Глазами проуна
Анна Толстова о двойной ретроспективе Эля Лисицкого
В Москве открывается первая в России большая ретроспектива Эля Лисицкого. Она составлена на основе не только основных российских, таких как Третьяковка или РГАЛИ, но и множества западных — Помпиду, Стеделейк-Мюсеума и прежде всего Музея Ван Аббе в Эйндховене — собраний.

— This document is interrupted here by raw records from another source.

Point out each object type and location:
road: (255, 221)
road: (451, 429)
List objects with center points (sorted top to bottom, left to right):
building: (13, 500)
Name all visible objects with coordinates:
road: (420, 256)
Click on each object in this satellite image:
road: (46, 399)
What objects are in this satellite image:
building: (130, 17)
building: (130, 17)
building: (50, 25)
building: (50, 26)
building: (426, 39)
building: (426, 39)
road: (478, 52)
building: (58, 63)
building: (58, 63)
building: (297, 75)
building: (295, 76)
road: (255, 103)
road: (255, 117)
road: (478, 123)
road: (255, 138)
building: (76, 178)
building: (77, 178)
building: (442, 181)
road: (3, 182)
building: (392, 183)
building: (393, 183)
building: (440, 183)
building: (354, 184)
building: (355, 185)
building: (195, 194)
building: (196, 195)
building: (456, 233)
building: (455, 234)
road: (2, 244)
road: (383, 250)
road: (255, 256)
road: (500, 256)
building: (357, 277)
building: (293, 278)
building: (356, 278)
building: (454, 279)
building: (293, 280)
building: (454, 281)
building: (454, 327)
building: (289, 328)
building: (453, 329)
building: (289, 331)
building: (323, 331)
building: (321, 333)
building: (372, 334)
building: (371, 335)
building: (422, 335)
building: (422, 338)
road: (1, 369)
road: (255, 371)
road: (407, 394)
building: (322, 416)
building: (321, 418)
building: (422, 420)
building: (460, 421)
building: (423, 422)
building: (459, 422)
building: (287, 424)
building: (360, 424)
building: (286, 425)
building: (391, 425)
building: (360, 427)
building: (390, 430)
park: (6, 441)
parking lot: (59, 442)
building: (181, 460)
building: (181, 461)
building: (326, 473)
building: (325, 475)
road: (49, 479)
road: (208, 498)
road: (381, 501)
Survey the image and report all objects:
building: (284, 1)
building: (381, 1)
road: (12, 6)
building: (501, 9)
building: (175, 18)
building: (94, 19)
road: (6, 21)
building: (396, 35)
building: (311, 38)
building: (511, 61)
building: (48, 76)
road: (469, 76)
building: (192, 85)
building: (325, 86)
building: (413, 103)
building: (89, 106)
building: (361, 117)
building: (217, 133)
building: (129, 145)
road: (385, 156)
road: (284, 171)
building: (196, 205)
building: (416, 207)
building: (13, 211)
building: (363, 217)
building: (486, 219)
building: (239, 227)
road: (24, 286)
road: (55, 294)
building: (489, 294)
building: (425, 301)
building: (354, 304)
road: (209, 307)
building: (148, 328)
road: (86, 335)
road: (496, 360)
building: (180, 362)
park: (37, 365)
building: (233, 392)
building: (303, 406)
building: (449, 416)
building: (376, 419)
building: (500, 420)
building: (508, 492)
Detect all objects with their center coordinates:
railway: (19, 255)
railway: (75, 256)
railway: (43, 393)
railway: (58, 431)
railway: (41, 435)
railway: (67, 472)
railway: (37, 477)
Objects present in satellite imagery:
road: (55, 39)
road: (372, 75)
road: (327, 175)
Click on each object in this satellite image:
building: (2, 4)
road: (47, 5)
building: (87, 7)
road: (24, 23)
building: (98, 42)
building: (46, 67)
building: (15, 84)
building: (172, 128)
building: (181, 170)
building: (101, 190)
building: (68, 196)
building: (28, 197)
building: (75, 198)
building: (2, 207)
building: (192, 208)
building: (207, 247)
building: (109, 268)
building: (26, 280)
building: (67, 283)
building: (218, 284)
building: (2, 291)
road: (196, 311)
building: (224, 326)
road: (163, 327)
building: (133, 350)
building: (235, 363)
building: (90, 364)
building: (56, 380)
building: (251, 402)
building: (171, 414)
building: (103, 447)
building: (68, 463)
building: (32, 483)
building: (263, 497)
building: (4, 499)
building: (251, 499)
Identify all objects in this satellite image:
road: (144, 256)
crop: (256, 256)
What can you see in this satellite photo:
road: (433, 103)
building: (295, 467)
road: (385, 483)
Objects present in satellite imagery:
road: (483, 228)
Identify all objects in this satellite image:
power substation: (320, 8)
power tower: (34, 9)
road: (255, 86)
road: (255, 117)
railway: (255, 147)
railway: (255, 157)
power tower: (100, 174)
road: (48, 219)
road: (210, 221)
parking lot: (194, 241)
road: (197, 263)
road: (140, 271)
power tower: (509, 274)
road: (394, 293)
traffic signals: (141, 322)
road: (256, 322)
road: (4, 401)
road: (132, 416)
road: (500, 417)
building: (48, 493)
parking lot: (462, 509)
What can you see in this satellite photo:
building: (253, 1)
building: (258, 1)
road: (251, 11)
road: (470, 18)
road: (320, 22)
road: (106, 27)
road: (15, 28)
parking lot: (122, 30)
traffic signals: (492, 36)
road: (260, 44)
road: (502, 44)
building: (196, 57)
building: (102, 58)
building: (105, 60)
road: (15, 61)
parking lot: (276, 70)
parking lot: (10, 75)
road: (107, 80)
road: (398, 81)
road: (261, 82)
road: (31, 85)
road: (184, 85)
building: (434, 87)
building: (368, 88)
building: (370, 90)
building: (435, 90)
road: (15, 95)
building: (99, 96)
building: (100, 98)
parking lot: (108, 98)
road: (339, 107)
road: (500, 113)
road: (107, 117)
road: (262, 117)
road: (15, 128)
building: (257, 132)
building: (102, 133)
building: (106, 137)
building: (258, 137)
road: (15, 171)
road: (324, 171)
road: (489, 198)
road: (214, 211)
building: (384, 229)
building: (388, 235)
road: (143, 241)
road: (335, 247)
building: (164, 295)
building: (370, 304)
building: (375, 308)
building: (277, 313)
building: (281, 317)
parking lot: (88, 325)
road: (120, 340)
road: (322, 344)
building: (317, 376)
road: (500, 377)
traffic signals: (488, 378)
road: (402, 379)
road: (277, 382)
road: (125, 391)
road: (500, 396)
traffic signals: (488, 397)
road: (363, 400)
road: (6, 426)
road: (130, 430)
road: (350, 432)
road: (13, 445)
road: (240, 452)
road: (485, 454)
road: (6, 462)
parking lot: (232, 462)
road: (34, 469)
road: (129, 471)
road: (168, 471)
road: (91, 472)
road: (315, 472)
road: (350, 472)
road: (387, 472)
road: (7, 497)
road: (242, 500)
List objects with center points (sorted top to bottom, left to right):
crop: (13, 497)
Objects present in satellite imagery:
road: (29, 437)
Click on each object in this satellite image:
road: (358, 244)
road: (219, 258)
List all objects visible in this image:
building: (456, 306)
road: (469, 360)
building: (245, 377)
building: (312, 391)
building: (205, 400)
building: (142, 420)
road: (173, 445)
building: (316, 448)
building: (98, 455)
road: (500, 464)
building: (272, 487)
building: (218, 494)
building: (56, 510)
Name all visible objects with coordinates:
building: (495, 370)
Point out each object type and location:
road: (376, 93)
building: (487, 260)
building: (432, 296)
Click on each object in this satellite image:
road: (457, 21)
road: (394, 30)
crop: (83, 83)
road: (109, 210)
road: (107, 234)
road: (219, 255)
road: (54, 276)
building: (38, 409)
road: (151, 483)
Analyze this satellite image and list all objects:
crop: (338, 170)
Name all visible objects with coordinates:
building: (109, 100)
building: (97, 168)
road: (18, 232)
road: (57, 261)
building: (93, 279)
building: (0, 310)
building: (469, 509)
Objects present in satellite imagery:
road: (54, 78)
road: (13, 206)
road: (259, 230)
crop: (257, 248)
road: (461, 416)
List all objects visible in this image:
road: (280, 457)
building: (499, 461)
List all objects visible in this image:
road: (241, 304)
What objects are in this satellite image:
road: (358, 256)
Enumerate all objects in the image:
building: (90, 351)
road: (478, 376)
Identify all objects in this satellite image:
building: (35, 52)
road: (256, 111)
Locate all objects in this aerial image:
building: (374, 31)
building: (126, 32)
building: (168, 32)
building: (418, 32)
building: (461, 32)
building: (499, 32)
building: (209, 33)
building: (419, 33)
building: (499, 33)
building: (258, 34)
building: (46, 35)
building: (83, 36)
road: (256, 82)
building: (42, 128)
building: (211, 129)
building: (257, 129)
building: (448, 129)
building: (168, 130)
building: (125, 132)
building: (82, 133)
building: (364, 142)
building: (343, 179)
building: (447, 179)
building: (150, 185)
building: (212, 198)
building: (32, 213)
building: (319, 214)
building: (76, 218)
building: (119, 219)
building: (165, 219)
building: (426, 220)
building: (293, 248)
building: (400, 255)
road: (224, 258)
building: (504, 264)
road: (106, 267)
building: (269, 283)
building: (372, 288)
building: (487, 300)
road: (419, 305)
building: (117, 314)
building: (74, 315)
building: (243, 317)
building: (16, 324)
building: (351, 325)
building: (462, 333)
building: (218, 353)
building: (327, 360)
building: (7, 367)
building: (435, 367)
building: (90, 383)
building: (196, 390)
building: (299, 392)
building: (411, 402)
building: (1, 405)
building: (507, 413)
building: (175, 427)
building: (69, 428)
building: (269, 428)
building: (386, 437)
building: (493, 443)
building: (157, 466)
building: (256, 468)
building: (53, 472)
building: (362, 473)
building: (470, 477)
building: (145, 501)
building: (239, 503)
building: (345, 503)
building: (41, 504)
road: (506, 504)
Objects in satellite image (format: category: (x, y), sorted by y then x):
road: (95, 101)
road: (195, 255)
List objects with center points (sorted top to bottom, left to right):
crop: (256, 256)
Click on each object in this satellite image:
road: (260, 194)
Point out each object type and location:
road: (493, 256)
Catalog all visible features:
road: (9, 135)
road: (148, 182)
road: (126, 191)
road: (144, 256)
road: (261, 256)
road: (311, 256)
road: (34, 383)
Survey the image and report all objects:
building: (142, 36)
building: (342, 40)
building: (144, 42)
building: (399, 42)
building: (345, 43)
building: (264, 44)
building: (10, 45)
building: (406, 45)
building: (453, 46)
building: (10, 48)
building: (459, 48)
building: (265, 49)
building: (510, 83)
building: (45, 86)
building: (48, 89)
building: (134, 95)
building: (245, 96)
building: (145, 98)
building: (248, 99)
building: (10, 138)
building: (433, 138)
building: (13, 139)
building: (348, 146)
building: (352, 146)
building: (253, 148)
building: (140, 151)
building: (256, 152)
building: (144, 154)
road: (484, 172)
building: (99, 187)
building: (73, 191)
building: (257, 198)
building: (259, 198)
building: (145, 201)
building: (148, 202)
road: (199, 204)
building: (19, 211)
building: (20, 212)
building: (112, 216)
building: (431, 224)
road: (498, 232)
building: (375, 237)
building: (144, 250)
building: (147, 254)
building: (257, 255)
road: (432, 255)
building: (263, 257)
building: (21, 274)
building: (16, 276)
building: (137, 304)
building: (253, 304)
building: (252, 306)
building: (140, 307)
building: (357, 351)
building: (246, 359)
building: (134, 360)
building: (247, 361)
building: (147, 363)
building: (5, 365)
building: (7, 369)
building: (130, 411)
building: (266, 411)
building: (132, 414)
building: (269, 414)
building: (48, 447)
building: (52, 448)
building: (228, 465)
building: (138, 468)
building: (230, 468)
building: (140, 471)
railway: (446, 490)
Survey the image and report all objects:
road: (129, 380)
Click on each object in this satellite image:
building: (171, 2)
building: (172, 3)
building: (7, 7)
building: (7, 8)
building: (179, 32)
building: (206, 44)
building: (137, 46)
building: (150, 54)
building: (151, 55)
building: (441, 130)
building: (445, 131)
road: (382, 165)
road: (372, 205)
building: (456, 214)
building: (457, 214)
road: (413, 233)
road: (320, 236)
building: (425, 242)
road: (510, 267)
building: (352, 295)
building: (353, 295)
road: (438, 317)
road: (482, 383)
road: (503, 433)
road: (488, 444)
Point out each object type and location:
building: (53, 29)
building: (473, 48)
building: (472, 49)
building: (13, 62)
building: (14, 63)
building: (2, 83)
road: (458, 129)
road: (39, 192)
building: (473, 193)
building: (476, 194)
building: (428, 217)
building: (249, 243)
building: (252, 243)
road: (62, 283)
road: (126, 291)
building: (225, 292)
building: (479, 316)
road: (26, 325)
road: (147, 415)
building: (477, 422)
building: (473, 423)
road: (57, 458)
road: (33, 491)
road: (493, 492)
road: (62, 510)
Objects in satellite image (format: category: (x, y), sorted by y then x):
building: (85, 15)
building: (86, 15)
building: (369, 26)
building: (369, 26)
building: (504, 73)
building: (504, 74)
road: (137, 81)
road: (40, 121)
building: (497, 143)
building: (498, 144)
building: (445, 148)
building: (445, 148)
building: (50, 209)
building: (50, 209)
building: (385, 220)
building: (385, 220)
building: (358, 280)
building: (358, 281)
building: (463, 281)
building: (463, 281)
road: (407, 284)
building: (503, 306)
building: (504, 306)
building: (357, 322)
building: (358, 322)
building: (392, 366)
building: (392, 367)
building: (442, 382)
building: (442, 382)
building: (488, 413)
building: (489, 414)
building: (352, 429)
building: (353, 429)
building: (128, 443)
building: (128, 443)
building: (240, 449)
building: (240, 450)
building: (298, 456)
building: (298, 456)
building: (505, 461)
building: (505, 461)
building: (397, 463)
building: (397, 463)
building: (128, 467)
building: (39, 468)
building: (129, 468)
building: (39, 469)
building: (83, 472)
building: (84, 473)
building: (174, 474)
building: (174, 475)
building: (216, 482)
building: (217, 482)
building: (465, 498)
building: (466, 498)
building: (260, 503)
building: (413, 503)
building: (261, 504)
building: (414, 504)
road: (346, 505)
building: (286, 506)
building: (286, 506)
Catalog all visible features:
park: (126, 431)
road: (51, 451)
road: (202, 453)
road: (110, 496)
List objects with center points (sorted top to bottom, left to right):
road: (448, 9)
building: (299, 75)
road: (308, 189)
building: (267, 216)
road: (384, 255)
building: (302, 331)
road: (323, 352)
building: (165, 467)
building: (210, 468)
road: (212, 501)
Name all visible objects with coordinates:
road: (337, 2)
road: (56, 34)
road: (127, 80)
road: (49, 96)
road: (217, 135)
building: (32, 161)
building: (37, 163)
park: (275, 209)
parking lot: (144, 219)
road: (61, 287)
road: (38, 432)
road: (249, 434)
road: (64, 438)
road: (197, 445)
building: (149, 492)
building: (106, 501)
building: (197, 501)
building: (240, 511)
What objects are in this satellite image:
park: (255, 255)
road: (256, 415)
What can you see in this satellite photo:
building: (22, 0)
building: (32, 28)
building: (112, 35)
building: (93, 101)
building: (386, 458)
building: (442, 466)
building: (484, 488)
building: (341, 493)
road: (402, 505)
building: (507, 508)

Выставка в двух частях: в Третьяковской галерее на Крымском Валу показывают Лисицкого как авангардиста советского и всемирного, в Еврейском музее и центре толерантности — как еврейского, хотя трудно понять, возможно ли отделить одно от другого
Никаких юбилейно-датских причин делать выставку Лазаря Марковича Лисицкого (1890-1941) в этом году нет, если только не иметь в виду главного юбилея нынешнего года — 100-летия Октябрьской революции, именно Октябрьской с прилагающейся к ней Гражданской войной, потому что самым ярким и очевидно не имеющим конкурентов в изообласти визуальным образом этого всемирно-исторического события стал плакат "Клином красным бей белых". В нем Лисицкий, обратившийся в веру супрематизма и пошедший за Малевичем в апостолы "Уновиса", "утвердителей нового искусства", демонстрирует своего рода предел символических возможностей беспредметного языка, представляя войну миров — нового, красного и старого, белого — как великую битву модернизма и классики, где вторжение динамического, "сдвинутого" алого треугольника в белизну идеального ренессансного круга окончательно вытесняет старорежимную красоту из зоны света в зону тьмы вместе с вихрем супрематических протуберанцев. Литографированный плакат еще подписан инициалами "Л.Л.", но в том же 1920-м появится псевдоним Эль Лисицкий — под этим, в сущности, глубоко еврейским именем весь мир узнал интернационально-универсального художника.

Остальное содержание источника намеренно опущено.